Now, to qualify a worker as an independent contractor in California, the hiring party must demonstrate that:

A. The worker is free (contractually and in fact) from the control and direction of the hirer in connection with the work; AND

B. The worker performs work that is not the hiring entity’s usual business; AND

C. The worker is customarily engaged in an independently established trade, occupation, or business of the same nature as the work performed for the hiring entity.

The worker must satisfy all three tests (A, B, and C) to qualify as an independent contractor in California. Beyond rejecting the old California multi-factor test in S.G. Borello & Sons, Inc. v. Department of Industrial Relations (1989) 48 Cal.3d 341, this decision also underscores the legal presumption that workers in California are fundamentally employees until the hiring entity proves otherwise through each prong of the “ABC test.”

Our colleagues in Massachusetts, who have been living with the ABC test since 2004, tell us that the rubber meets the road with the second prong of this test.  It is often a tough call as to whether a worker’s services are in the employer’s “usual business,” particularly for specialized functions such as marketing or human resources that a company may need to run its business, but may or may not be considered essential to its core business.  The Massachusetts Attorney General, in response to questions about this complex standard, issued an Advisory in 2008 to provide clarity to employers, which explained that prong two of the Massachusetts test required considering whether the service the worker is performing is “necessary to the business of the employing unit or merely incidental.” Toward this end, it provided illustrative examples:

  • A motor vehicle appraisal company cannot classify an appraiser as an independent contractor because the appraiser is performing an essential part of the appraisal company’s business.

  • A drywall company cannot classify an individual who is installing drywall as an independent contractor because that worker is performing an essential part of the business.

  • Conversely, an accounting firm hires an individual to move office furniture.
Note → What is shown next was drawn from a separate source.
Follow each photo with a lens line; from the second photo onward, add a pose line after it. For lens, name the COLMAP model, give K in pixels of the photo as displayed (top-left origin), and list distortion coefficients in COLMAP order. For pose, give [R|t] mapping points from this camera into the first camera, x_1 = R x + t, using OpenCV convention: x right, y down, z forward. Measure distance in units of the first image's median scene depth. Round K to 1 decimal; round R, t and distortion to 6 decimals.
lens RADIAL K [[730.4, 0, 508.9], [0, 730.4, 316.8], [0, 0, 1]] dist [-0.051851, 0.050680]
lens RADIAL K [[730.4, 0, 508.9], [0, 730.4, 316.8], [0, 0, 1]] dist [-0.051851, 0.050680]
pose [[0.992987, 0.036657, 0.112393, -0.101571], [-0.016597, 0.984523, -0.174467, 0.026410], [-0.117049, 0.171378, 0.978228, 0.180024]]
That worker may be classified as an independent contractor because moving furniture is incidental and not necessary to the accounting firm’s business.

Back here in California, we predict the easy classifications will remain just that. The retail clothing store that hires an electrician to install new lights at the store clearly hires someone free from the store’s control (free of instructions regarding how to wire lights), outside the usual course of business (selling clothing), and in an independent trade (the electrician presumably works for many customers, at least if the electrician wants to stay in business).
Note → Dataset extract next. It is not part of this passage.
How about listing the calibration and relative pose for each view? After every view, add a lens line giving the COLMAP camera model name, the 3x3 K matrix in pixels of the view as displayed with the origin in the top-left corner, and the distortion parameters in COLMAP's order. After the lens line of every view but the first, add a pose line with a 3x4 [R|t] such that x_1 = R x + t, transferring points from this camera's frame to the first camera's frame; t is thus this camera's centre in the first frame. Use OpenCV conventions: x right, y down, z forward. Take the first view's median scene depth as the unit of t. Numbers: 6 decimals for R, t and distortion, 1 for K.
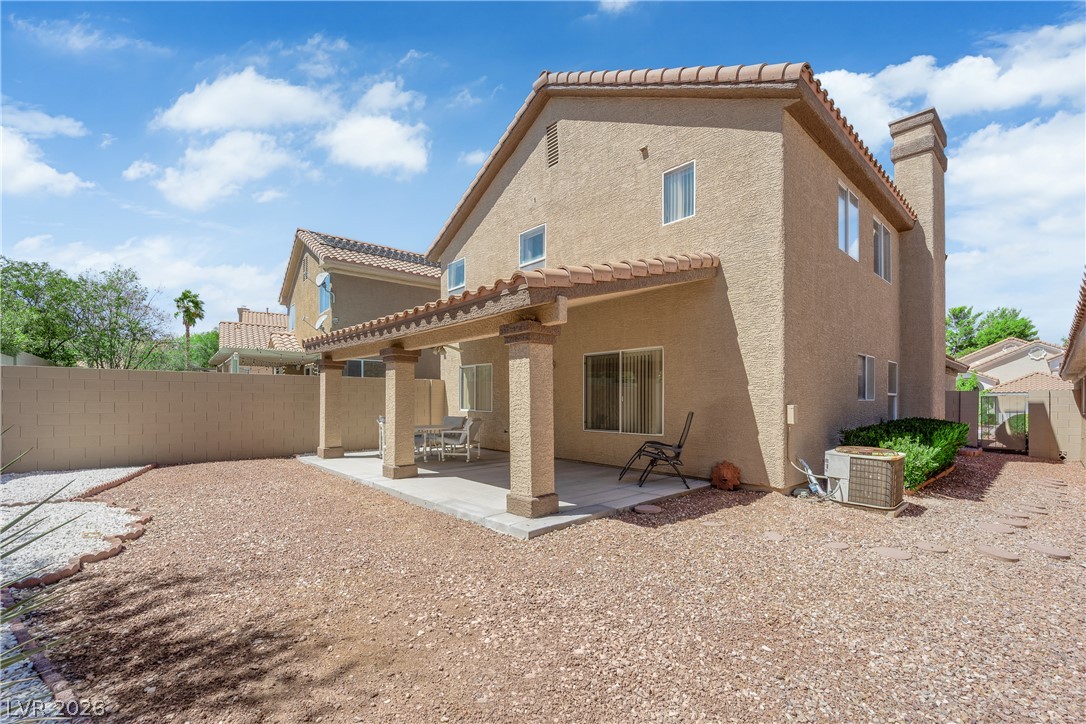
lens RADIAL K [[468.0, 0, 539.6], [0, 468.0, 400.3], [0, 0, 1]] dist [-0.000642, -0.000065]
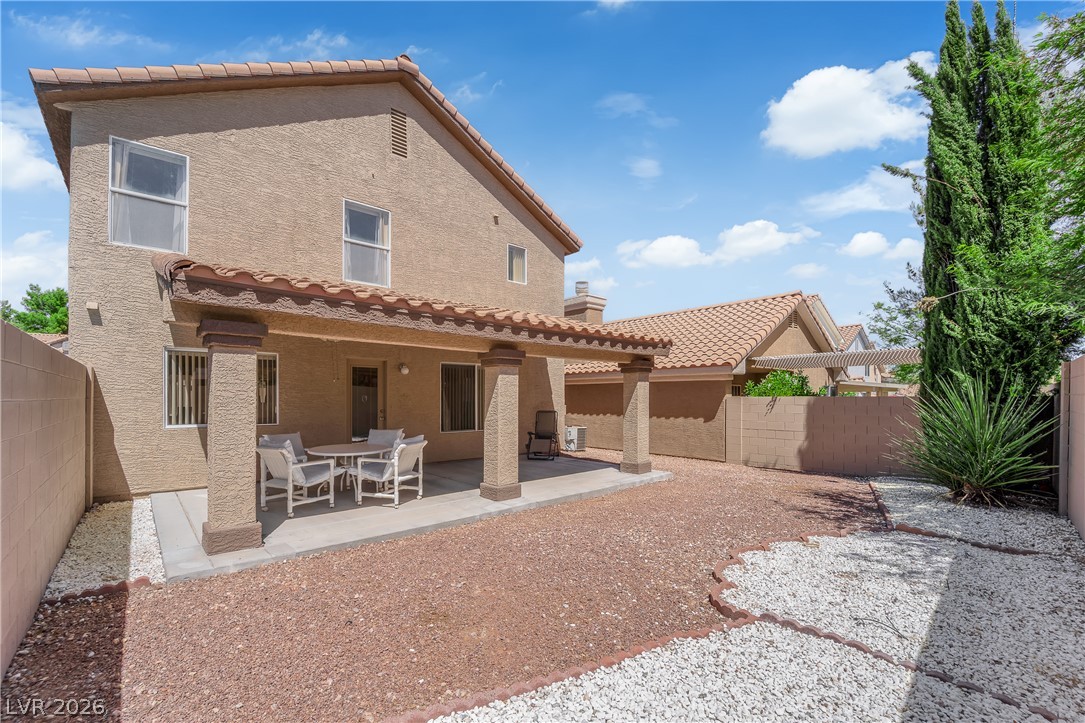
lens RADIAL K [[452.5, 0, 538.4], [0, 452.5, 397.6], [0, 0, 1]] dist [-0.000491, -0.000043]
pose [[0.007682, -0.001635, 0.999969, -1.067157], [-0.002457, 0.999996, 0.001654, -0.020887], [-0.999967, -0.002470, 0.007678, 0.861425]]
The harder classifications occur around the margins. What exactly is “control” in each circumstance? Telling a painter to apply a specific paint color? And for those independent contractors who have a sole or key or main client – does that threaten the business model that builds a business around a significant or (only) source of business because a single-source of clientele cannot be something that “customarily” reflects an independent trade or business? And in this day and age, the contours of a business aren’t even clear – especially if that business focuses on technology.  Of course, this decision greatly impacts the “gig” economy, whose business model centers around the use of an independent workforce – so much so that we have to wonder whether the government will need to step in to clear a path for these businesses to engage non-employee workers.

At a minimum, we suggest businesses undertake their own “ABC test” and do the following:

  • Analyze current classifications;

  • Begin a sensible intake process for incoming contractors (determining which individuals at the business have the right or obligation to undertake this review); and

  • Conduct training for personnel regarding appropriate classifications moving forward.

One ABC test clearly deserves an equally sensible and business-like response.